If the source grid is global, do not forget to set periodic=True. For a regional grid, set to False. We can now remap the data:

[11]:
thetao_1x1 = regrid_to_1x1(ds['thetao'])
[12]:
thetao_1x1
[12]:
<xarray.DataArray 'thetao' (time: 60, z_l: 35, y: 180, x: 360)>
dask.array<regrid_numpy, shape=(60, 35, 180, 360), dtype=float64, chunksize=(1, 1, 180, 360), chunktype=numpy.ndarray>
Coordinates:
  * z_l      (z_l) float64 2.5 10.0 20.0 32.5 ... 5e+03 5.5e+03 6e+03 6.5e+03
  * time     (time) object 2003-01-16 12:00:00 ... 2007-12-16 12:00:00
    lon      (x) float64 0.5 1.5 2.5 3.5 4.5 ... 355.5 356.5 357.5 358.5 359.5
    lat      (y) float64 -89.5 -88.5 -87.5 -86.5 -85.5 ... 86.5 87.5 88.5 89.5
Dimensions without coordinates: y, x
Attributes:
    regrid_method:  conservative

Let’s extract the SST for the first time record:

[13]:
sst_1x1 = thetao_1x1.isel(time=0, z_l=0)

Since there is no source data below 78S, ESMF fills with zeros.
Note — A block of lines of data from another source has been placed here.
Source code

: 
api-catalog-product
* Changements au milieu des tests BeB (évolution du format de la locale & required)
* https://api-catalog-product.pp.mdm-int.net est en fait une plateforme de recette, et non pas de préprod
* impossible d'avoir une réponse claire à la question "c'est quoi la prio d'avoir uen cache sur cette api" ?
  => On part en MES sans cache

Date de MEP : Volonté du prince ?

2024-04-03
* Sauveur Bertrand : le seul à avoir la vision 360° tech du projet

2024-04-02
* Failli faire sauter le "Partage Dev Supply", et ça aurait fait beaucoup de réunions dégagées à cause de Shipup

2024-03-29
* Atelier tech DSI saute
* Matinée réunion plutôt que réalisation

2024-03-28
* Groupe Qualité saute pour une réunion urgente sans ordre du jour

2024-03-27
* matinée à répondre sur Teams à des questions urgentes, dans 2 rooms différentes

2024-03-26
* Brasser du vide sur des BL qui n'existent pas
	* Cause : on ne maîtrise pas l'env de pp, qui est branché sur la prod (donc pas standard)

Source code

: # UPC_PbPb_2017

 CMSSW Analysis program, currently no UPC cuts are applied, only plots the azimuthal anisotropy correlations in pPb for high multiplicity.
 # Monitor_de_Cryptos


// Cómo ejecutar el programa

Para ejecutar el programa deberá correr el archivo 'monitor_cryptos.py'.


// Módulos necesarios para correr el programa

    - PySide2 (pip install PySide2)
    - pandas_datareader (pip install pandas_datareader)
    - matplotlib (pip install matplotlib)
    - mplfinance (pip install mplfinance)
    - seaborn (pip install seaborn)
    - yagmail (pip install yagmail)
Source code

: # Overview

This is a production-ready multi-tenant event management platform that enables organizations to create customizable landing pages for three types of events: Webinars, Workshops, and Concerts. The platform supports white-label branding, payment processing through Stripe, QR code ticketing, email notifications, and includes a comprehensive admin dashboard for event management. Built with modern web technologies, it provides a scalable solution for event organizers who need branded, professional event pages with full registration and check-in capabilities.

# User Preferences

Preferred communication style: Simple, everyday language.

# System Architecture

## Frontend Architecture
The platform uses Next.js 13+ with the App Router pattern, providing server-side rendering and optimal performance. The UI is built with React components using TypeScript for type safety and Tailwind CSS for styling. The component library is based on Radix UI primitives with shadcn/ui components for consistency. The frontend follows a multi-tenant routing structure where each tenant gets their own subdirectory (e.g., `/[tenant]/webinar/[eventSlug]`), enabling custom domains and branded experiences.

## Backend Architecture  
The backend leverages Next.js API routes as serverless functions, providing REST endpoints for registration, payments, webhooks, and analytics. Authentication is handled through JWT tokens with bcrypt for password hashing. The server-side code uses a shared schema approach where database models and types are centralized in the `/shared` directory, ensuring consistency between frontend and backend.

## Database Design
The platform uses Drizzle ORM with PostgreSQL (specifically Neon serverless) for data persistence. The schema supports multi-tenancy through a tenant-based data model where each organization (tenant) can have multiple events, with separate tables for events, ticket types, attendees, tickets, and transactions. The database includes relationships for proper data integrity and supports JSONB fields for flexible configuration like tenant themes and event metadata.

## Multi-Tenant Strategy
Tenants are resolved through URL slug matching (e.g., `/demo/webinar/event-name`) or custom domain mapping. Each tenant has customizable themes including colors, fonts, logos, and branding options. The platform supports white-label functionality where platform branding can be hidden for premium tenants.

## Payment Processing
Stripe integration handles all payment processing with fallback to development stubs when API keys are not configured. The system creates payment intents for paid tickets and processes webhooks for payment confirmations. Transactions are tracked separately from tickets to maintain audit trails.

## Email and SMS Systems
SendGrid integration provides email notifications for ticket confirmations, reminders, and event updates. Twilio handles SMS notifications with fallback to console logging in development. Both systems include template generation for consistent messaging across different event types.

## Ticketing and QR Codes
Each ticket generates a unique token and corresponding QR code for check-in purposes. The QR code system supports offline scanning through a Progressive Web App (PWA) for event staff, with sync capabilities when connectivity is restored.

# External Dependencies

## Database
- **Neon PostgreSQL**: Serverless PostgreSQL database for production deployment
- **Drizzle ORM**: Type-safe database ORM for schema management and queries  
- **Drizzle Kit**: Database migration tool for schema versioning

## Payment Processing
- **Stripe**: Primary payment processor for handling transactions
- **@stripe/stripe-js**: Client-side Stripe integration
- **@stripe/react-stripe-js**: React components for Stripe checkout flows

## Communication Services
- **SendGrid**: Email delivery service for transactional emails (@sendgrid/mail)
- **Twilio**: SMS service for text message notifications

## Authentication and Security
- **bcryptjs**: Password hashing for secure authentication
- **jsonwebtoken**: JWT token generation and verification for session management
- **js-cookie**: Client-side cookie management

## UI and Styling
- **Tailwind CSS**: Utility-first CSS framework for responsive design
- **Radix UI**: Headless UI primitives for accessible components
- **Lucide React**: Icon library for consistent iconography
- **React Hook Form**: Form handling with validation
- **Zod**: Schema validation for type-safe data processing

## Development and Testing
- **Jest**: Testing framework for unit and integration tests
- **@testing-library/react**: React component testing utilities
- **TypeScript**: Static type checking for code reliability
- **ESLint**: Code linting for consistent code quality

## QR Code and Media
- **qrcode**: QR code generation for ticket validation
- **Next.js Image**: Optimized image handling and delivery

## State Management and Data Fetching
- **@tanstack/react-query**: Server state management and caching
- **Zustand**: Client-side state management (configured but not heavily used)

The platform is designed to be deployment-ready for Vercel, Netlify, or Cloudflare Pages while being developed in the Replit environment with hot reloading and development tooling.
We can easily mask it with a where function:

[14]:
sst_plt = sst_1x1.where(grid_1x1.lat>grid_model.geolat.min())
[15]:
sst_plt.plot(figsize=[12,8], x='lon', y='lat', vmin=-2, vmax=32, cmap='jet')
[15]:
<matplotlib.collections.QuadMesh at 0x122771080>
../_images/notebooks_Horizontal_Remapping_25_1.png

Remapping onto the model grid

Let’s assume our SST at 1x1 degree is some gridded obs we want to compare on the model, we can remap using xESMF:

[16]:
regrid_to_model = xesmf.Regridder(grid_1x1, grid_model.rename({'geolon': 'lon',
                                                               'geolat': 'lat',
                                                               'geolon_c': 'lon_b',
                                                               'geolat_c': 'lat_b',}), 'bilinear', periodic=True)
Create weight file: bilinear_180x360_576x720_peri.nc
[17]:
sst_plt_model = regrid_to_model(sst_plt)

If we compare the obtained result to the original field, we find some discrepancies due to the successive remapping:

[18]:
(sst_plt_model - ds['thetao'].isel(time=0, z_l=0)).plot(figsize=[12,8], x='xh', y='yh', vmin=-2, vmax=2, cmap='bwr')
[18]:
<matplotlib.collections.QuadMesh at 0x1227c3c88>
../_images/notebooks_Horizontal_Remapping_31_1.png

There is a lot you can do with xESMF. Refer to the documentation for more examples.